We have all seen the marvels of the exoskeleton, the robotic device that has been making news by helping those with spinal cord injuries walk again. But for Ron Cote, Eric McHuron and thousands of others with spinal cord injuries, the cost and size makes owning an exoskeleton an impossibility. Now, a smaller commercial version is gaining popularity, and with a price tag of just under $8,000, it makes walking again an attainable goal for many.
Eric McHuron had a massive stroke that affected his mobility on the right side of his body. He was a geologist and an avid hiker before the stroke changed his life.
“When he first had his stroke, he couldn’t move or talk,” said his wife, Carol.
Ron Cote suffered from a back injury that left him with partial paralysis, unable to pursue his passion as a marathon runner. His diagnosis was grim. “That I wouldn’t regain much mobility at all,” said Cote.
Thanks to the help of the Kickstart Orthosis, described as “a scaled-down version of the robotic exoskeleton,” both men are regaining mobility.
Kickstart does not use a motor that the more expensive models rely on. Instead, the technology uses a spring-loaded pulley system. Kickstart is most beneficial for those who have some movement, as the user must propel the legs in a walking motion to use the device.
“And it doesn’t do everything for you. If you don’t do it yourself, if you don’t initiate hip flexor and then you don’t try to flex your knee and plant your heel, then the device can’t do everything for you,” said Nancy Byl, Ph.D., the former director of physical therapy at the University of California at San Francisco (UCSF).

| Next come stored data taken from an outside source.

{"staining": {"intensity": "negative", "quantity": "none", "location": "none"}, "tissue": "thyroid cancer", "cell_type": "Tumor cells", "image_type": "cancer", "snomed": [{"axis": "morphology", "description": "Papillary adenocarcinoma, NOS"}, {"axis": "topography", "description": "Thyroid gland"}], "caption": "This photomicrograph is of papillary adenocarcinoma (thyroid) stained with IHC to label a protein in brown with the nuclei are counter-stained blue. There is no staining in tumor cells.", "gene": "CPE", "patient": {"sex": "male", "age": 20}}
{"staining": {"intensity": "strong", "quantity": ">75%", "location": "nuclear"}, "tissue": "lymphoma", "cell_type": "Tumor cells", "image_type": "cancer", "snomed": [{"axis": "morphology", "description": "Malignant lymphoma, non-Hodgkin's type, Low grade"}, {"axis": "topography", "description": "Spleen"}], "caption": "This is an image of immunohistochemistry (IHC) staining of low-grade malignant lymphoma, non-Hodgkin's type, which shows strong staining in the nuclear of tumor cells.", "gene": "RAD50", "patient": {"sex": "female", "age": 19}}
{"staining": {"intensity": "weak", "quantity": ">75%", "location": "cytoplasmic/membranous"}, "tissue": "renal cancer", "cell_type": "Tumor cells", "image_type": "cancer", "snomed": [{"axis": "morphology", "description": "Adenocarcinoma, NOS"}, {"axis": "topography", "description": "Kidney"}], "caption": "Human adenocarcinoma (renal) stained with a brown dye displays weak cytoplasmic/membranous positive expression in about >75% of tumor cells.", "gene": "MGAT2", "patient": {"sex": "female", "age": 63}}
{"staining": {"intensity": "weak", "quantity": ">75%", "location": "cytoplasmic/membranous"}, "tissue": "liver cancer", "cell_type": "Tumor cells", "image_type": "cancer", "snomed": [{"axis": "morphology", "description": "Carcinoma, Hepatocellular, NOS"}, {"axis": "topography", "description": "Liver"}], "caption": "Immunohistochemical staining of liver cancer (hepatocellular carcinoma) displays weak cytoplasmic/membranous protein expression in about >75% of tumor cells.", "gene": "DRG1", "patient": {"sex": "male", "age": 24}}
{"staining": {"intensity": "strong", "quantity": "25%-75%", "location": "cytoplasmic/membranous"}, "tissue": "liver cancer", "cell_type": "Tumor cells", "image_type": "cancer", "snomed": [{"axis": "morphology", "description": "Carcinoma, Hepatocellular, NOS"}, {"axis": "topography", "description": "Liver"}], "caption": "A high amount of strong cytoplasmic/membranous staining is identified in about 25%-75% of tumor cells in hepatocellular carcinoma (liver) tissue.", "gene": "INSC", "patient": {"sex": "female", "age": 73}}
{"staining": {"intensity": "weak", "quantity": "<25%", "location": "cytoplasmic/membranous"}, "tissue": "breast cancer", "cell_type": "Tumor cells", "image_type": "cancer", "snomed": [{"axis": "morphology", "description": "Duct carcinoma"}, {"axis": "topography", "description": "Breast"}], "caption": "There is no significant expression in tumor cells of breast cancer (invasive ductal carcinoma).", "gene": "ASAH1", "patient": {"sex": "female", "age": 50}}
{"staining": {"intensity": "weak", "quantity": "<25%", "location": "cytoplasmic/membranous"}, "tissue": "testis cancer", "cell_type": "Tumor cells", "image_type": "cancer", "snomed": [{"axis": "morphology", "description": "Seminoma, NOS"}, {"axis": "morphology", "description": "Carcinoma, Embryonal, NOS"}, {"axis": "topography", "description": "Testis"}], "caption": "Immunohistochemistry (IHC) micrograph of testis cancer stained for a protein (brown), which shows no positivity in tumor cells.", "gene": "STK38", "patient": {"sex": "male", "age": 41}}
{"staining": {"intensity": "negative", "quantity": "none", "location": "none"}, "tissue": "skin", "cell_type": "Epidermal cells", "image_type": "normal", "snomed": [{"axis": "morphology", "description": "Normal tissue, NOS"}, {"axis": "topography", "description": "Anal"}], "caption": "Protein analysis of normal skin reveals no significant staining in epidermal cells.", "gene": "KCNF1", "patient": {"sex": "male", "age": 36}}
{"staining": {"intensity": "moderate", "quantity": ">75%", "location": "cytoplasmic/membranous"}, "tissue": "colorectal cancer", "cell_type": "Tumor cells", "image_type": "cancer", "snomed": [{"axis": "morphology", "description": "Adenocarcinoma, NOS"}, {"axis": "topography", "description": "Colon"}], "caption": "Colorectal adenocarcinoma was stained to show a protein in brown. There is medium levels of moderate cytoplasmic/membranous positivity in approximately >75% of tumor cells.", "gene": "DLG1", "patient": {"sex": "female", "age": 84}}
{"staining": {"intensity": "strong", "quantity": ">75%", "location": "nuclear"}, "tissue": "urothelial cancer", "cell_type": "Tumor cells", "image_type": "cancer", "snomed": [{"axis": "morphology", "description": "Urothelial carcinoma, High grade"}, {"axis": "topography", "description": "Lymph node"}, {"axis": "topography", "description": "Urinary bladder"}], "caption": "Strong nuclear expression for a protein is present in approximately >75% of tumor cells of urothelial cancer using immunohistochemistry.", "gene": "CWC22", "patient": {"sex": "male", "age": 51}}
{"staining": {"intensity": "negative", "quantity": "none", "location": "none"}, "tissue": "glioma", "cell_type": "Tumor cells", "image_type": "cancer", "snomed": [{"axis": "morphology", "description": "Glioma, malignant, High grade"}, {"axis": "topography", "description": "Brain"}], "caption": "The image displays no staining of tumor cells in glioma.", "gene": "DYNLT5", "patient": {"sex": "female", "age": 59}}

The device has worked out wonderfully for McHuron, who now walks the steep hills in his San Francisco neighborhood with his wife.
Cote, on the other hand, is having more difficulty with his rehabilitation, largely due to his lack of muscle control prior to using the device. He was previously limited to only using his legs while swimming.
“We’ve been working on it slowly as my body has become used to it, and now we’re seeing very strong gains, I would say,” said Cote.
Kickstart is designed for at home use, but requires a prescription from a doctor and specialized fitting before use. The device sells for $7,800, and insurance coverage varies from company to company. Cadence Biomedical, the company that developed the Kickstart, is working on a clinical trial to determine the benefits of the low-cost exoskeleton for those with muscular dystrophy (MD) and amyotrophic lateral sclerosis (ALS), and they hope to release their findings soon.